TiVo filed the details of founder Michael Ramsay’s “Transition and Consulting Agreement” with the SEC Monday. It previously disclosed Sept. 5 that, in accepting his resignation from the board on Aug. 30, the company agreed to conditions that would result in “”approximately $3 million in non-cash stock-based compensation expense in connection with the agreement during our quarter ending October 31, 2007.”
The agreement, along with its two release-of-claims documents, total more than 11,000 words over 19 pages. In fact, part of it guarantees Ramsay up to $10,000 in reimbursement for attorney fees for negotiating and preparing it.

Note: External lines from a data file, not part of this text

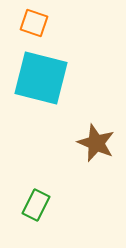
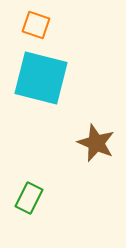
orange square: moved 2 px right, 2 px down
green rectangle: moved 7 px left, 7 px up
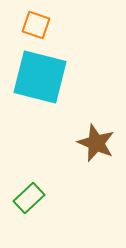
cyan square: moved 1 px left, 1 px up
green rectangle: rotated 20 degrees clockwise
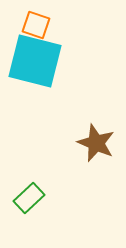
cyan square: moved 5 px left, 16 px up
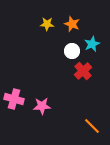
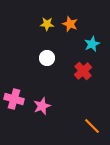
orange star: moved 2 px left
white circle: moved 25 px left, 7 px down
pink star: rotated 18 degrees counterclockwise
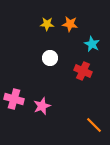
orange star: rotated 14 degrees counterclockwise
cyan star: rotated 21 degrees counterclockwise
white circle: moved 3 px right
red cross: rotated 24 degrees counterclockwise
orange line: moved 2 px right, 1 px up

First things first: Ramsay, who is off to join New Enterprise Associates (a “leading Silicon Valley venture capital firm,” and TiVo shareholder), was to be paid $30,000 “as soon as practicable” after he resigned. It can be tough living between paychecks when you change a job.
Thereafter, Ramsay has agreed to serve as a consultant, promising to work up to 10 hours a week until the company’s 2009 annual meeting, which typically takes place the first week of August. For this TiVo will pay Ramsay $6,250 a month. That works out to $75,000 a year or about $144 an hour, along with with office space, voice-mail access, e-mail access and other support he might need.
If Ramsay gets involved providing “reasonable cooperation” in connection with “any pending or future litigation or arbitration brought against the Company and in any investigation the Company may conduct,” his hourly rate rises to $250 an hour if he’s spending more than 20 hours a week consulting.
As for the $3 million in non-cash compensation, that may be related to changes made to the vesting of Ramsay’s options to purchase 250,000 shares of TiVo stock granted on March 11, 2005. A prior agreement to double the vesting period for the shares was changed back to the original terms. All of his shares continue to vest during his “transition” period, and in some cases he may use the options’ full ten-year expiration period in which to exercise.
And 90 days after he left the board, Ramsay will “cease to be subject to the Company’s insider trading policy.”
Perhaps the most touching, and least costly, concession TiVo made in the agreement with Ramsay was Part 5, section (f): “Retirement of Email Address. Following the Date of Termination, the Company shall permanently retire Executive’s email address.”